Em fevereiro de 2015, Flávio Almada, também conhecido como LBC, foi ilegalmente detido pela PSP na esquadra de Alfragide com outros moradores da Cova da Moura quando se deslocaram ao local para pedir esclarecimentos sobre a detenção de um jovem do bairro. Os tribunais deram como provado que foram alvo de detenção ilegal e de agressões policiais, uma rara sentença que teve como resultado um agente condenado a pena de prisão efetiva e outros a pena suspensa. 

Flávio Almada considera que há que acabar com a classificação de zonas urbanas sensíveis.

Também membro do movimento Vida Justa, com uma forte ligação aos bairros da periferia de Lisboa, Flávio Almada considera que falta debate sobre décadas de impunidade. “Há décadas que há casos de jovens da periferia, moradores e trabalhadores dos bairros, que são mortos em circunstâncias estranhas, desarmados, com tiros nas zonas vitais e não acontece nada. Vão-se queixar onde? Conhecemos situações de pessoas agredidas ou brutalizadas que vão ao tribunal e saem como arguidas”, denuncia. “Como aconteceu com a execução do nosso irmão Odair, as vítimas são desumanizadas no espaço público para normalizar o teor da força de repressão da polícia que atua nas nossas comunidades como um exército de ocupação”.

Não tem dúvidas. Esta revolta é “o grito dos oprimidos”, o grito “de quem está sufocado com a opressão e já não tem mais aonde recorrer”. Não é vandalismo, considera. “É um grito por justiça. Temos uma experiência coletiva nos bairros de violência policial, de repressão e uma cultura de impunidade quando a polícia mata alguém ou tortura pessoas. Invadirem a casa da família enlutada é o quê? Não respeitam sequer o luto. Porquê? Isso é mais uma forma de mostrar desprezo”. 

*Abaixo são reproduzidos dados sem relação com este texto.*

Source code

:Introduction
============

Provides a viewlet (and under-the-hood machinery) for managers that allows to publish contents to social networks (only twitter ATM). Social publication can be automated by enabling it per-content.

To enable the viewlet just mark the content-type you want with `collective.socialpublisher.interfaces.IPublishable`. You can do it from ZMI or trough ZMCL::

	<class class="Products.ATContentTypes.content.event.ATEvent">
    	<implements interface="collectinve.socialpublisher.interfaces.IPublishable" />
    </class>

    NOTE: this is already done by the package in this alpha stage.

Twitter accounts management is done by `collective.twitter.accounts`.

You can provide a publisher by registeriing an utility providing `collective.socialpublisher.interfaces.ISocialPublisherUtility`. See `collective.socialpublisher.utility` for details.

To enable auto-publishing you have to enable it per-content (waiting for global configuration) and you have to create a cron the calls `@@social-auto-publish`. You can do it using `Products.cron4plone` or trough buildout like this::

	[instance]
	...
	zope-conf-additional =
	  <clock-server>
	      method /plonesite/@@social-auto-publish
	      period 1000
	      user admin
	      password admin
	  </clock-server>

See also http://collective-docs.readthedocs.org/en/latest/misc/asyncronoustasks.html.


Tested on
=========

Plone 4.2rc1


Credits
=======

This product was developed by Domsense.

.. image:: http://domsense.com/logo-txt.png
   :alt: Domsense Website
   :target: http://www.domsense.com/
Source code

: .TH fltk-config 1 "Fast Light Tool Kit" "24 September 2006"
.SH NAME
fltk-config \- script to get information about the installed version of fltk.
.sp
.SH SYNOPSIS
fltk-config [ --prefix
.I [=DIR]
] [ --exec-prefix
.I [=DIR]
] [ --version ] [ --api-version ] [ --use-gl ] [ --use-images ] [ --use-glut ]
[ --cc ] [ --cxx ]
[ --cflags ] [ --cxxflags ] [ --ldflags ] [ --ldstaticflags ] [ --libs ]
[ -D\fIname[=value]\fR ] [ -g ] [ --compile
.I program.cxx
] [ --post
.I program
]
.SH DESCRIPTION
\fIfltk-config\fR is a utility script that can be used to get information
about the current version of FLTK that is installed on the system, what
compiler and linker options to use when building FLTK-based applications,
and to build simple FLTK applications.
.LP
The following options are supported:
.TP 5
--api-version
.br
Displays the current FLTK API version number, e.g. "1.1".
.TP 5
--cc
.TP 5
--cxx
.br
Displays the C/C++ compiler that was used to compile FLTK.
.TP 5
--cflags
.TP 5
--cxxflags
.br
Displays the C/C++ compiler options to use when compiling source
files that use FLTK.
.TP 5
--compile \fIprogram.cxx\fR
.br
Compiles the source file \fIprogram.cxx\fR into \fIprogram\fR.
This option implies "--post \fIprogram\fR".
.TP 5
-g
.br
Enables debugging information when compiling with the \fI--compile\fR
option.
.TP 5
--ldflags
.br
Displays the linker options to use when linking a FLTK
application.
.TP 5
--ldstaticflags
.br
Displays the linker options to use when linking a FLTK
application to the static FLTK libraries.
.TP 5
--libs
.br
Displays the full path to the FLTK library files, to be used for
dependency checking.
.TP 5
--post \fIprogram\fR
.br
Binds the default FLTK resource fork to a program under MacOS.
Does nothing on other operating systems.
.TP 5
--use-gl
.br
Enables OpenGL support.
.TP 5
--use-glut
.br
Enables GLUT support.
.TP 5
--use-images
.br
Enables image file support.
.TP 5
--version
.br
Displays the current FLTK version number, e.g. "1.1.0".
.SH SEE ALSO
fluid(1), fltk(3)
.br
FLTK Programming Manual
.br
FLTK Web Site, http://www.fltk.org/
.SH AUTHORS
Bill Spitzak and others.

Com manifestação marcada para o próximo sábado, 26 de outubro, do Marquês de Pombal à Assembleia da República, Flávio Almada entende que há que exigir ao poder político a remoção a classificação das zonas urbanas sensíveis, que considera ser “uma forma de criminalização territorial e criminalização das populações”, em particular “dos negros, dos ciganos e das pessoas pobres da periferia”, e criar políticas sociais públicas direcionadas para esses territórios “com a participação, a discussão e a decisão dos moradores”. Em muitos destes bairros inexistem transportes, escolas, serviços de saúde, manutenção do espaço público, habitação digna. Entre a população da Cova da Moura e do Zambujal, são muitos os que consideram que a única face presente do Estado nos bairros é a repressão policial.